RIAU ONLINE - Redenominasi alias penyederhanaan rupiah akan dilakukan Bank Indonesia (BI). Penyederhanaan mata uang rupiah dilakukan dengan mengurangi tiga angka nol di belakang, misalnya Rp 1.000 akan menjadi Rp 1.
Gubernur BI, Perry Warjiyo, mengatakan redenominasi sudah siap dilakukan pihaknya sejak dulu. BI bahkan sudah menyiapkan desain uang hingga tahapan implementasi.
Akan tetapi, lanjutnya, dibutuhkan landasan hukum yang harus disepakati pemerintah dan DPR untuk mengimplementasikan ide redenominasi rupiah ini.
"Kami dari dulu sudah siap. Jadi redenominasi sudah kami siapkan dari dulu," kata Perry, dikutip dari kumparan, Sabtu, 24 Juni 2023.
"Masalah desainnya, kemudian juga masalah tahapan-tahapannya itu sudah kami siapkan sejak dari dulu, secara operasional dan bagaimana untuk langkah-langkahnya," lanjutnya.
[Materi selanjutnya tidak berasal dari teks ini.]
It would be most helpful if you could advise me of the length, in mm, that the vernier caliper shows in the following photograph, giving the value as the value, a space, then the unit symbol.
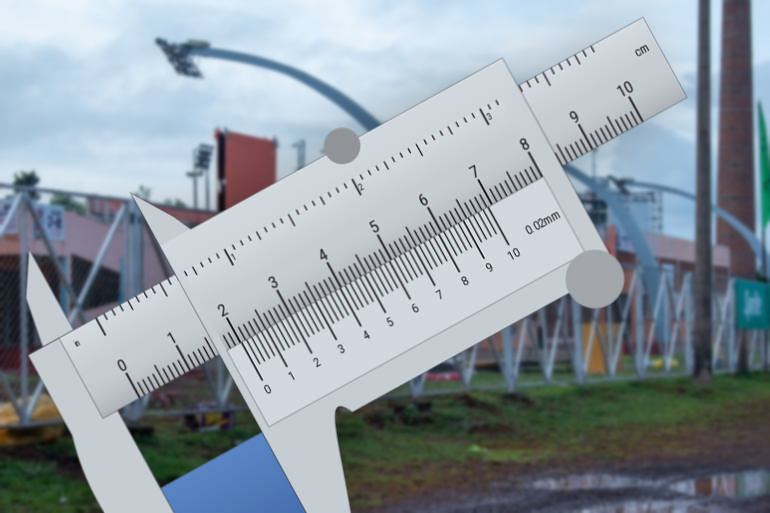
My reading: 20.2 mm
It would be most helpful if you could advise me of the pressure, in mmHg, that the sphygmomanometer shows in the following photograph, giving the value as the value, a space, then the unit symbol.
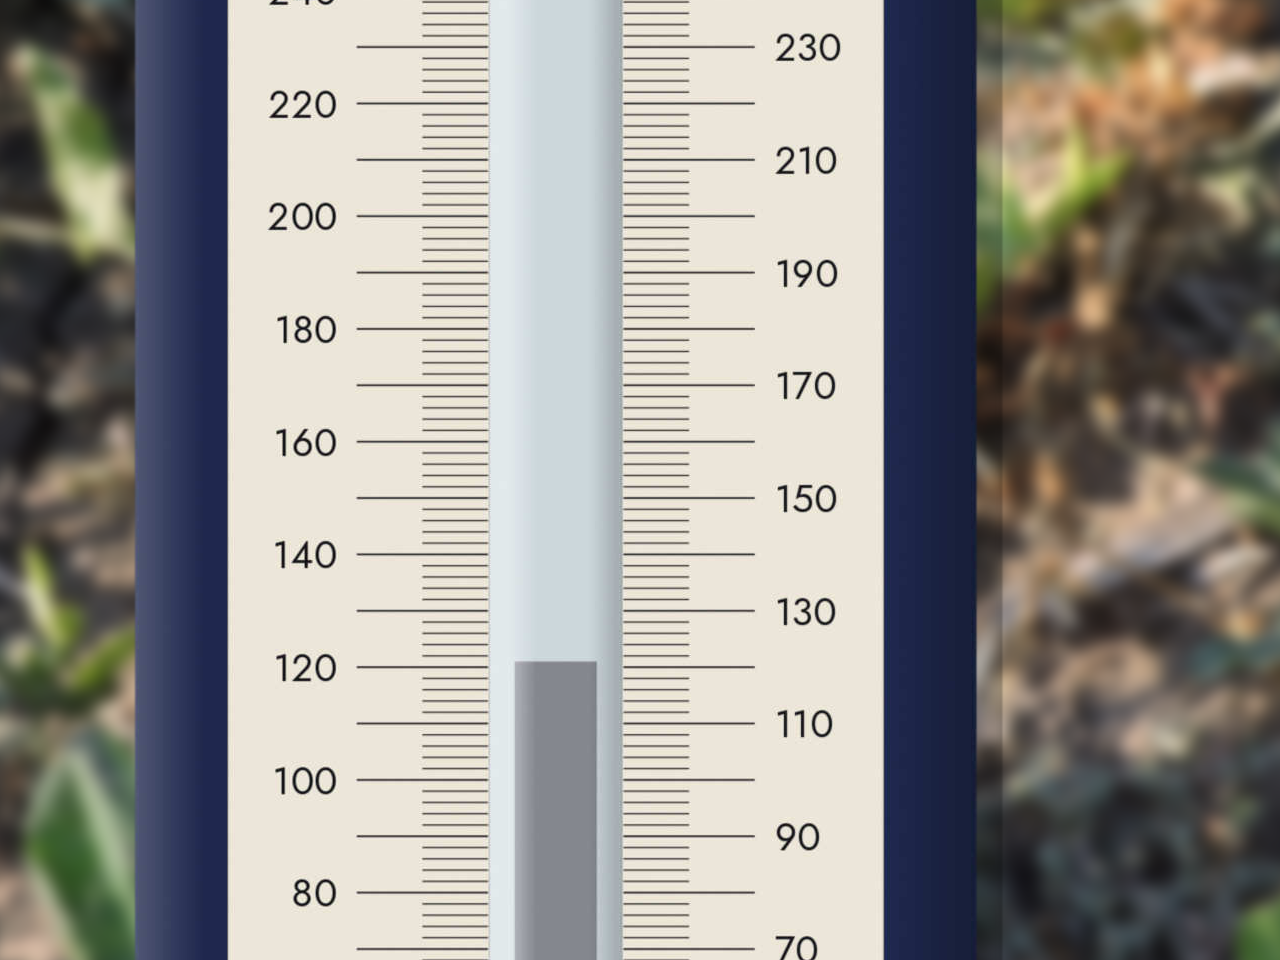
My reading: 121 mmHg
Perry menyebut tiga pertimbangan dalam pelaksanaan redenominasi rupiah, yakni kondisi makroekonomi, moneter, dan stabilitas sistem keuangan serta sosial politik.
"Itu adalah 3 pertimbangan utama. Ekonomi kan sudah bagus? Iya sudah bagus tapi ada baiknya tentu saja memberikan momen yang tepatnya tentu saja masih adanya spillover atau rambatan dari global masih berpengaruh," terang Perry.
Menurut laman resmi Kementerian Keuangan, uang yang sudah diredenominasi jumlah angkanya akan mengecil, namun nilainya tetap sama. Misalnya redenominasi uang Rp 10.000, setelah dilakukan redenominasi, maka tiga angka di belakang akan hilang, penulisannya berubah menjadi Rp 10 saja. Namun nilai uang masih sama dengan sepuluh ribu rupiah.
"Jika kita biasanya membeli susu seharga Rp 10.000 per kaleng, setelah redenominasi rupiah, maka harga susu tersebut berubah Rp 10 per kaleng," tulis keterangan tersebut.
Redenominasi rupiah bertujuan untuk menyederhanakan pecahan uang agar lebih efisien dan nyaman dalam transaksi serta efektif dalam pencatatan pembukuan keuangan.
Kepala Ekonom Bank Permata Josua Pardede mengatakan redenominasi diartikan sebagai penyederhanaan jumlah digit pada denominasi rupiah tanpa mengurangi daya beli, harga atau nilai tukar rupiah terhadap harga barang dan/atau jasa. Artinya redenominasi sangat berbeda dengan sanering yang merupakan pemotongan nilai uang yang selanjutnya dapat menyebabkan penurunan daya beli uang terhadap barang dan jasa.
Josua menilai, redenominasi rupiah memiliki dampak yang positif terhadap ekonomi Indonesia yakni mendorong perekonomian menjadi lebih ringkas dan efisien karena transaksi keuangan tidak lagi melibatkan penulisan nominal besar. Selain itu, redenominasi juga akan berdampak pada aspek sosial yakni meningkatkan kedaulatan moneter dan mengontrol pemakaian mata uang asing.
"Yang krusial dalam redenominasi adalah masa transisi yang meliputi persiapan, peralihan serta penggunaan penuh denominasi baru serta sosialisasi pada masyarakat, pelaku usaha dan termasuk regulator," kata Josua.
Menurut Josua terdapat dua kondisi stabilitas utama yang mendukung penerapan redenominasi. Pertama, stabilitas makro ekonomi yang terjaga ditandai dengan tingkat inflasi relatif terkendali, dan peningkatan pertumbuhan ekonomi yang didukung berbagai implementasi kebijakan fiskal dan moneter. Serta tren cadangan devisa yang cenderung meningkat.
Selain edukasi dan sosialisasi yang intensif, kata Josua, keberhasilan dari redenominasi juga dipengaruhi oleh dukungan dari seluruh pihak antara lain pemerintah, DPR dan pelaku bisnis dan masyarakat.
"Lebih dari itu, yang terpenting lagi dalam menyukseskan redenominasi adalah komunikasi dan sosialisasi pada masyarakat luas sehingga tidak ada konsep yang keliru dari redenominasi, sosialisasi pengadaan dan distribusi uang, serta penegakan hukum dan juga support teknologi informasi dan akuntansi," ujarnya.